Peter wants to know what are his contractual rights including advice on jurisdiction and the application law.

2007-06-20 03:27:58 · 2 answers · asked by Anonymous in Politics & Government Law & Ethics

2 answers

I'd have to read the contract to know. Absolutely anything is possible based on your sketchy facts.

Who made the Offer, Peter or Mike? If Mike made an offer to buy, then the terms of that offer had to be mirrored in the acceptance letter, otherwise, it is a rejection and counteroffer. If they were the same terms, then the Acceptance by Peter was on delivery, the letter is meaningless. If the acceptance changed any terms, including supplying missing terms, it was itself an Offer, and Mike is still free to reject it.

Jurisdiction is usually spelled out in the international contracts.
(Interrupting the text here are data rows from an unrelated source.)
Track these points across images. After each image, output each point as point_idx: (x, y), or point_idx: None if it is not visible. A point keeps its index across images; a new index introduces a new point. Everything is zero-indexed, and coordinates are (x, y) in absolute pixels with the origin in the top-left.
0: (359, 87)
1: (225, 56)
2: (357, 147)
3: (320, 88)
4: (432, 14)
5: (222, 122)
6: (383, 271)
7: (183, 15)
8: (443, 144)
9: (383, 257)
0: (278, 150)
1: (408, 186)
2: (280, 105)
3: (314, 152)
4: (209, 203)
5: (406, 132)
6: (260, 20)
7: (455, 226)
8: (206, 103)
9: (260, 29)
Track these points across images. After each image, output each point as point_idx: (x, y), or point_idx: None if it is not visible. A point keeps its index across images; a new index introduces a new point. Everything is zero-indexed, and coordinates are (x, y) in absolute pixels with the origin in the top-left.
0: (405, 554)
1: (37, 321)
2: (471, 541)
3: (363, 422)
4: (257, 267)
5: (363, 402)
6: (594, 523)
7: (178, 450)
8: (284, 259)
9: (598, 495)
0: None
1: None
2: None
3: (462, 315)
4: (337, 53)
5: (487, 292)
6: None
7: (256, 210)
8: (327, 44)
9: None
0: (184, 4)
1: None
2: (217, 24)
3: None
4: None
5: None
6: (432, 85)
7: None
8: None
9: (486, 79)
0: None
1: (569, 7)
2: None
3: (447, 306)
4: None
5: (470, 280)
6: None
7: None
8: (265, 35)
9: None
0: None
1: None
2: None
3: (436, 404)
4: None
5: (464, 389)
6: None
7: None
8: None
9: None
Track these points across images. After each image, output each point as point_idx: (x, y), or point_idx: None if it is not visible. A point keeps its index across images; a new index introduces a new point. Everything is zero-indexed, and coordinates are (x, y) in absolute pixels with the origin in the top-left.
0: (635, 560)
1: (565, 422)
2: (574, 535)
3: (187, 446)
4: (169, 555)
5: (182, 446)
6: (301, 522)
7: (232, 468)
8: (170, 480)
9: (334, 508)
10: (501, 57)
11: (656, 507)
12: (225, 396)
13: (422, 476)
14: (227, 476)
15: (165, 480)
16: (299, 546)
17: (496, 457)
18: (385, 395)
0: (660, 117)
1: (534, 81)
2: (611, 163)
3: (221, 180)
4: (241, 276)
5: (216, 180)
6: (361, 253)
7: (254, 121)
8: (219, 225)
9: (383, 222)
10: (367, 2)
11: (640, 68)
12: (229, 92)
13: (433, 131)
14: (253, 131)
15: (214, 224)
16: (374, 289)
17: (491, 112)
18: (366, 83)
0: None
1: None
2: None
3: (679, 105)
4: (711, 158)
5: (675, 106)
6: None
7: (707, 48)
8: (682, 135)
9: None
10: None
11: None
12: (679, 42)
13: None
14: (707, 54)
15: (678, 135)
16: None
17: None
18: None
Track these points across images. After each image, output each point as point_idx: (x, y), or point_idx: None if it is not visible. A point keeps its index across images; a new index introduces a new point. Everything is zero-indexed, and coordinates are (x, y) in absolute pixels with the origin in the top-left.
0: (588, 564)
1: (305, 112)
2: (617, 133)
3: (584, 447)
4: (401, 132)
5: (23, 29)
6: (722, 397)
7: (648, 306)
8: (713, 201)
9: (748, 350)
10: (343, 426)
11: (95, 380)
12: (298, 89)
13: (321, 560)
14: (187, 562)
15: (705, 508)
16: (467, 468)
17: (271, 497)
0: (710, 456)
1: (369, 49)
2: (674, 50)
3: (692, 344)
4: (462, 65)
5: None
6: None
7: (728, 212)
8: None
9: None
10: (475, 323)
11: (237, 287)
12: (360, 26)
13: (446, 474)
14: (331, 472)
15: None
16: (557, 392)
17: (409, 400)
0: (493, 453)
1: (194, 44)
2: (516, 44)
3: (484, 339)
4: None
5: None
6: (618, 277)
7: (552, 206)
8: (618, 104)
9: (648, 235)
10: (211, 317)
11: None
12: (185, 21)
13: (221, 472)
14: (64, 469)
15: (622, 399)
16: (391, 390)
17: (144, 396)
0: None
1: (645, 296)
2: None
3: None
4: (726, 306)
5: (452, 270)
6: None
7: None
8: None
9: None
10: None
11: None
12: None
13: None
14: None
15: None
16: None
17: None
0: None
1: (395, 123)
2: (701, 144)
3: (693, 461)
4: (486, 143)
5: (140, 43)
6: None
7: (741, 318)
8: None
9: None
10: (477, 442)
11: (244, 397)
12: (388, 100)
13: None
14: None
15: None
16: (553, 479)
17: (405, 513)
If not, it depends on whether the contract was complete when the items were delivered, or when they were put into the hands of the shipper. If Peter's performance was complete in Singapore, Singapore rules. If performance was complete on delivery, Malaysia rules.

Peter is pretty stupid to do international business in this casual a manner.

2007-06-20 03:37:02 · answer #1 · answered by open4one 7 · 0 0

Did Mike signed the contract?

Mike is not fool, he is no going to Singapore.

Peter has to go to Malaysia and put the case into the Malysian courts.

Peter should learn not to ship without a deposit payment. A contract it's only a paper.